O termômetro secreto da Fifa que decidiu as pausas na final entre Espanha e Argentina

Médico brasileiro André Pedrinelli explica o índice WBGT e como o calor extremo moldou a Copa do Mundo 2026, da fase de grupos à final.

"Nós somos uma máquina. Para funcionar, ela esquenta", disse André Pedrinelli. A frase resume tudo que a Copa do Mundo 2026 ensinou sobre futebol e calor — e explica por que uma sigla pouco conhecida virou protagonista nos bastidores do torneio.

Pedrinelli é médico brasileiro credenciado pela Fifa e presidente da Sociedade Brasileira de Medicina do Exercício e do Esporte. Ele trabalhou como "match doctor" em Monterrey e, segundo o ge, foi um dos responsáveis por aplicar o protocolo WBGT — Temperatura de Globo de Bulbo Úmido — nas partidas desta Copa.

Mas o que é isso, afinal?

O WBGT não é o termômetro comum. Ele combina temperatura, umidade e até velocidade do vento para calcular o estresse térmico real sobre o corpo do atleta. A regra da Fifa é clara: acima de 32º de WBGT para adultos, as pausas para hidratação entram em campo. Para categorias de base, o limite cai para 28º.

Detalhe importante: a leitura do WBGT costuma ficar cerca de 4 graus abaixo do termômetro convencional.

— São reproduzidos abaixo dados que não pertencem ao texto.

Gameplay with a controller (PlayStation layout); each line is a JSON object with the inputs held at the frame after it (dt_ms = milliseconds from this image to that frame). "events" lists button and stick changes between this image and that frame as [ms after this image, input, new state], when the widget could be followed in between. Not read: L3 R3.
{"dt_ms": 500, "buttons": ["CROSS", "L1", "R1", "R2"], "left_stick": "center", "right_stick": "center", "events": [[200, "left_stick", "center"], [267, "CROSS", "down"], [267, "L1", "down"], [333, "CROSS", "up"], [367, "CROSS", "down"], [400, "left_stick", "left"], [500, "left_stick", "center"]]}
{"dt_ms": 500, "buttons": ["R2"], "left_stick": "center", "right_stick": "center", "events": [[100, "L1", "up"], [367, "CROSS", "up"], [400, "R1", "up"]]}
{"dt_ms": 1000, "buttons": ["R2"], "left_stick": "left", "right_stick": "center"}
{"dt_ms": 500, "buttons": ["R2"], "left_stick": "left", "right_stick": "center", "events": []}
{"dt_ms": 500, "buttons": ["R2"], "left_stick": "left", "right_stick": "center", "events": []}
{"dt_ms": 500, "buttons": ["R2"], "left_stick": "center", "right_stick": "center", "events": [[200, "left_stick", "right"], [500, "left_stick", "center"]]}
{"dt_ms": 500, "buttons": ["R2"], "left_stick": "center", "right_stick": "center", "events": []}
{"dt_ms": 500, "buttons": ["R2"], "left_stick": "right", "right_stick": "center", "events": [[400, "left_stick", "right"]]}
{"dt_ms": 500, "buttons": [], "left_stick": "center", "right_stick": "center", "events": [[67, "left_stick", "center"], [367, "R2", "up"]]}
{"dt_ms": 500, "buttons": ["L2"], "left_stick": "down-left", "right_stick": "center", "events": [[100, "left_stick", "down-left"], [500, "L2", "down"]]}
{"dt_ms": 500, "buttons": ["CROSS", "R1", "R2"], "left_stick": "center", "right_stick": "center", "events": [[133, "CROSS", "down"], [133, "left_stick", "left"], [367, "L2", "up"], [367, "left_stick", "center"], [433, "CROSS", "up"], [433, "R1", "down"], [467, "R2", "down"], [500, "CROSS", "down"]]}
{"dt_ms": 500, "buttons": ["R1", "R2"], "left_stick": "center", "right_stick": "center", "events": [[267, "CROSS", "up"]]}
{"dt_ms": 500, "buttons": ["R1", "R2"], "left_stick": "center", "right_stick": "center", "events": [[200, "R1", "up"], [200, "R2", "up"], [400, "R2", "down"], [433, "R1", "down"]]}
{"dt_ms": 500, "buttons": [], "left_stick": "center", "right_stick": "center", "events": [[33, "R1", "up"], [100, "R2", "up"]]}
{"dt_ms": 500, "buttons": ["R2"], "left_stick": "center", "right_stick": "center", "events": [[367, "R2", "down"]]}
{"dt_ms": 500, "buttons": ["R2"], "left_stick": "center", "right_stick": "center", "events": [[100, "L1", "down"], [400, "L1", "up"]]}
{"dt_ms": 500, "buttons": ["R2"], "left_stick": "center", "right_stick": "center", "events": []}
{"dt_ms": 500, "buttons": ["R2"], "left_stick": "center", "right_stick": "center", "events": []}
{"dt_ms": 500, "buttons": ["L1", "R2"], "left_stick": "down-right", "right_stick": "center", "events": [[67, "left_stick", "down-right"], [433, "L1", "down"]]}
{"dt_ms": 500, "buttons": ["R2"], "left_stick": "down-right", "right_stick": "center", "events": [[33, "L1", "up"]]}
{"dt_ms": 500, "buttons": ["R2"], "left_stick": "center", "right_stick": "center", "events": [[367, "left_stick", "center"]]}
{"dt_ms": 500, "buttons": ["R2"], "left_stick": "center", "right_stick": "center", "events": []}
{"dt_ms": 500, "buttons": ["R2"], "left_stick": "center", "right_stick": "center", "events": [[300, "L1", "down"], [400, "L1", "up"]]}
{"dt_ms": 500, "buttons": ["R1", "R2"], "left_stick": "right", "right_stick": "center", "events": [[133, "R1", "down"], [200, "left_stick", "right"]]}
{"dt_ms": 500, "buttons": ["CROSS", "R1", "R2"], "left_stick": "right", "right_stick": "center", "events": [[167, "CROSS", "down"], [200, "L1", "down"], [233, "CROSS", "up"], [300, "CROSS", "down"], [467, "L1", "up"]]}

Ou seja, quando o placar do estádio marcava 40º, o índice técnico já estava no limite — e o corpo dos jogadores, no vermelho.

A final deste domingo entre Espanha e Argentina, às 15h locais, tem previsão de 28º pelo termômetro comum. Pouco para quem viu o torneio inteiro sob ondas de calor extremo nos EUA e no Canadá. Mas o WBGT é quem dá a palavra final.

Para lidar com tudo isso, a Fifa instalou ar-condicionado nos bancos de reserva e disponibilizou uma banheira portátil de gelo para casos de "heat stroke" — lesão térmica grave. "Que eu saiba não foi usado", contou Pedrinelli ao ge, aliviado.

O modelo da Golmetria aponta a Espanha com 49% de chance de título e a Argentina com 33% — dois gigantes separados por calor, pressão e, agora, por uma sigla que poucos conheciam antes desta Copa.

O apito final dirá quem sobreviveu melhor à máquina. E ao radiador.